Exercise description
Extract the lines of the material without any change, starting with the line that contains "All posts tagged" and going on through the last line of the material.

Material shown
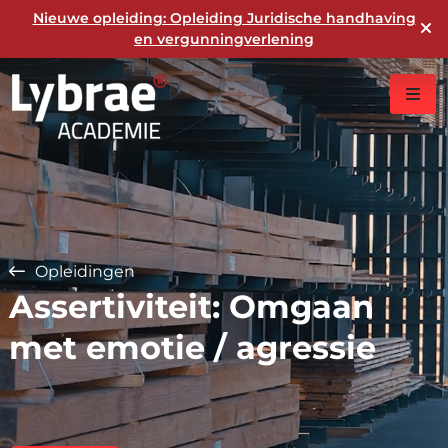
Nieuwe opleiding: Opleiding Juridische handhaving
en vergunningverlening
Opleidingen
Assertiviteit: Omgaan
met emotie / agressie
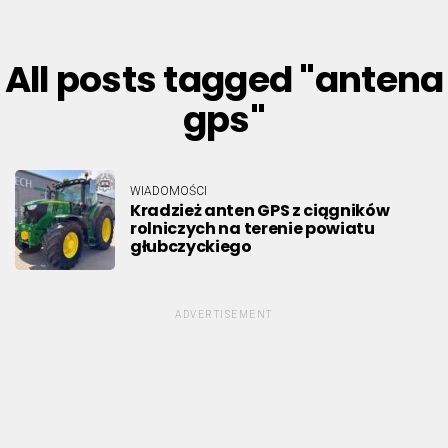
All posts tagged "antena
gps"
WIADOMOŚCI
Kradzież anten GPS z ciągników
rolniczych na terenie powiatu
głubczyckiego
ADVERTISEMENT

The completed task
All posts tagged "antena
gps"
WIADOMOŚCI
Kradzież anten GPS z ciągników
rolniczych na terenie powiatu
głubczyckiego
ADVERTISEMENT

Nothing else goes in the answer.